At 4 pm, after the usual refuelling, Normunds’s BMW’s starter stops working. It takes us about an hour to identify the problem. It turns out to be the battery, which has simply run out. We start to stress, because we have to figure out how to get a new one. The closest town is 100 km away. Janis takes the lead and offers his solutions. We change the batteries between Janis and Oskars motorcycles, Oskars has a carburettor which needs less power- this works. We succeed to run the ride by transferring Oskars’s motorcycle’s power to Normunds’s BMW. We’re on the road again!
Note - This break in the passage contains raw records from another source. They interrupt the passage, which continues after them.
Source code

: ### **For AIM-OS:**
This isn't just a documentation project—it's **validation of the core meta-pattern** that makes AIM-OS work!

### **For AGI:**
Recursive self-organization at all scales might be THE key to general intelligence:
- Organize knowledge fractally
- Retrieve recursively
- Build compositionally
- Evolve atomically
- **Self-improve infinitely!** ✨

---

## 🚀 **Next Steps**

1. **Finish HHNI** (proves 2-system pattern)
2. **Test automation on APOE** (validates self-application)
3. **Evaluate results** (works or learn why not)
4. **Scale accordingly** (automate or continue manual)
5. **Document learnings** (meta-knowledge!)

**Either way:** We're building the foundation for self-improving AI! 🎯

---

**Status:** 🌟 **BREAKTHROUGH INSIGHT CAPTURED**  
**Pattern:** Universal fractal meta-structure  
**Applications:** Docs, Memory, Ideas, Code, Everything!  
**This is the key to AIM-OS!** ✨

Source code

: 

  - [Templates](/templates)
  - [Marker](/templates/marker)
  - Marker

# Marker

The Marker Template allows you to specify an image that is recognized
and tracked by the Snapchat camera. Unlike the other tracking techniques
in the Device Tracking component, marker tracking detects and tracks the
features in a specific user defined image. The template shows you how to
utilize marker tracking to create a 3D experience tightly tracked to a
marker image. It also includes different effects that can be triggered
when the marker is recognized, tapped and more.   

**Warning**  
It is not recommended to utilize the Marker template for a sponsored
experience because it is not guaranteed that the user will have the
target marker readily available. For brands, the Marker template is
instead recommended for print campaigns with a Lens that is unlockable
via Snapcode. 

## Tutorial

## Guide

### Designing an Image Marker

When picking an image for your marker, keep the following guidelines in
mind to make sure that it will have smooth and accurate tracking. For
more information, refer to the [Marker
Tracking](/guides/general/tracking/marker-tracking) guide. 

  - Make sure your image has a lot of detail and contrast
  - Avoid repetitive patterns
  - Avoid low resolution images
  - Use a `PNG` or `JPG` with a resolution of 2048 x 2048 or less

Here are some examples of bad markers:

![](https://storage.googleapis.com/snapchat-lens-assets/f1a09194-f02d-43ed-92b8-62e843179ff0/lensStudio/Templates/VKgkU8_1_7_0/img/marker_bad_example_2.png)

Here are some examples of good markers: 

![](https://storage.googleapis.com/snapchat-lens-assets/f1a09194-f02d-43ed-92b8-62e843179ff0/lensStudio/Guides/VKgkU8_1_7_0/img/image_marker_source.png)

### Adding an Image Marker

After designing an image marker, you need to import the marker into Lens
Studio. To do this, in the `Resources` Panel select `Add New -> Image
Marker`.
After 50 km on the highway, the last amount of power which kept Oskars’s alternator alive, has run out before a long elevation, which makes the thought of pushing dreadful. What’s funny- 300 m before us, a company of 3 men on an Ural motorcycle have also stopped, they tell us that they ran from the police until they got on the highway, where they ran out of fuel. As they say themselves, they appear to be a little tipsy. They agree to an exchange deal. There, on the highway, we hand over our emergency fuel bottle and they give us one of the Ural’s half dead batteries. The three cheerful men push their motorcycle on the highway together and drive off before us, their clothes fluttering in the wind. We follow them. After a few kilometres, there’s an exit that leads to a village with a car repair workshop, which, thankfully, works on a Saturday evening and sells Chinese batteries for 20 euros. The three joyful men invite us to celebrate this, but we call them some beers and continue driving. The sun is already setting when we find a place to camp at- at a meadow near the highway and a quarry. 520 km covered today.